* START Document extract *
Live album / soundtrack by Grateful Dead
- Released: June 2000
- Recorded: July 6–8, 1990
- Venues: Three Rivers Stadium (Pittsburgh); Cardinal Stadium (Louisville);
- Length: 211:16
- Label: Grateful Dead

Grateful Dead chronology
| Dick's Picks Volume 18 (2000) | View from the Vault (2000) | Dick's Picks Volume 19 (2000) |

View from the Vault chronology
|  | View from the Vault (2000) | View from the Vault II (2001) |

= View from the Vault =

View from the Vault is the first release in a series of DVDs and companion soundtracks by the Grateful Dead known as "View from the Vault". The audio is taken from the soundboard and the video from the video screens at the concerts. The first volume was recorded and filmed at Three Rivers Stadium in Pittsburgh on July 8, 1990 with bonus material recorded two days earlier at Cardinal Stadium, Louisville. The set was certified Gold by the RIAA on February 2, 2001. The soundtrack was released as a 3-CD set.
* END Document extract *
* START Raw records *
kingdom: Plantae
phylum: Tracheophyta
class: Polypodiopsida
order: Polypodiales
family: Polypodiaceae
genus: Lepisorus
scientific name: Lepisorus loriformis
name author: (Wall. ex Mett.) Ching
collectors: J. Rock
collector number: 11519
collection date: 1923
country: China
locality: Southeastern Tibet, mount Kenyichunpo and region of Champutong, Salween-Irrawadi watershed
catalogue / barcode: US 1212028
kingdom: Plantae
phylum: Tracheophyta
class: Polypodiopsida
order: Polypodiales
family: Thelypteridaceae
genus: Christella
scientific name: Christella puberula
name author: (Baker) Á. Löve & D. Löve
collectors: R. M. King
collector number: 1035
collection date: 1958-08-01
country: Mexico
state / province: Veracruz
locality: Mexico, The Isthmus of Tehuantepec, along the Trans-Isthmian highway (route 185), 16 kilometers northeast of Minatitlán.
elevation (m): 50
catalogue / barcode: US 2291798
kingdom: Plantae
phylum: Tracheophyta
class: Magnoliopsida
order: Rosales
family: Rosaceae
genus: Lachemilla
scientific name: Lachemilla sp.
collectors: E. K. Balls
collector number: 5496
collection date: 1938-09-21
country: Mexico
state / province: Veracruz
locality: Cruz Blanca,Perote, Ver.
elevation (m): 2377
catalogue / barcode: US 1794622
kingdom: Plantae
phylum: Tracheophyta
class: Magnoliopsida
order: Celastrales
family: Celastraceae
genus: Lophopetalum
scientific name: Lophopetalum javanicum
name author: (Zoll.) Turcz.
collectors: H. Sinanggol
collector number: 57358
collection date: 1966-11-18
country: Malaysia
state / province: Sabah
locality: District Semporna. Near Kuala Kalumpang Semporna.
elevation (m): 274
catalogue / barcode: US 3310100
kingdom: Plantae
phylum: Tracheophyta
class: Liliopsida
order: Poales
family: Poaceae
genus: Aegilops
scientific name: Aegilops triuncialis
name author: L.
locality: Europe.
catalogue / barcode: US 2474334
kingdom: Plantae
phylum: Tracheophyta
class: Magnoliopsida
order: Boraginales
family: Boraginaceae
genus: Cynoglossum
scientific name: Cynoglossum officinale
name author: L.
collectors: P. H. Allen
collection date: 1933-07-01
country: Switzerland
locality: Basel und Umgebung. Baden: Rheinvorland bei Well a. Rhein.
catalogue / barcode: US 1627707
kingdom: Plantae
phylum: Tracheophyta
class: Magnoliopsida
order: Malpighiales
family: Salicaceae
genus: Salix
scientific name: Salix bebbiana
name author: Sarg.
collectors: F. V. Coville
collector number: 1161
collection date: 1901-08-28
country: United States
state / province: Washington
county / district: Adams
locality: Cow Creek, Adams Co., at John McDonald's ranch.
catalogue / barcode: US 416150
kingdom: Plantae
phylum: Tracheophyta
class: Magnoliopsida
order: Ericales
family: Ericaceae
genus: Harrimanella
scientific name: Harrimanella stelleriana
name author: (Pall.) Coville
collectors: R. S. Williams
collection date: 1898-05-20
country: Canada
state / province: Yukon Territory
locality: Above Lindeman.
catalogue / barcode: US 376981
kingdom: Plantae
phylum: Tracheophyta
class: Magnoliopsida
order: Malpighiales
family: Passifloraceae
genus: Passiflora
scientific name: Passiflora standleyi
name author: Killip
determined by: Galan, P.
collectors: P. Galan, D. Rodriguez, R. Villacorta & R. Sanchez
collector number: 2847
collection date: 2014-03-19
* END Raw records *
## Written request
Name each distinct release title in the two chronology rows of the View from the Vault page above, with its year.

## Solution to the exercise
Dick's Picks Volume 18 (2000)
View from the Vault (2000)
Dick's Picks Volume 19 (2000)
View from the Vault II (2001)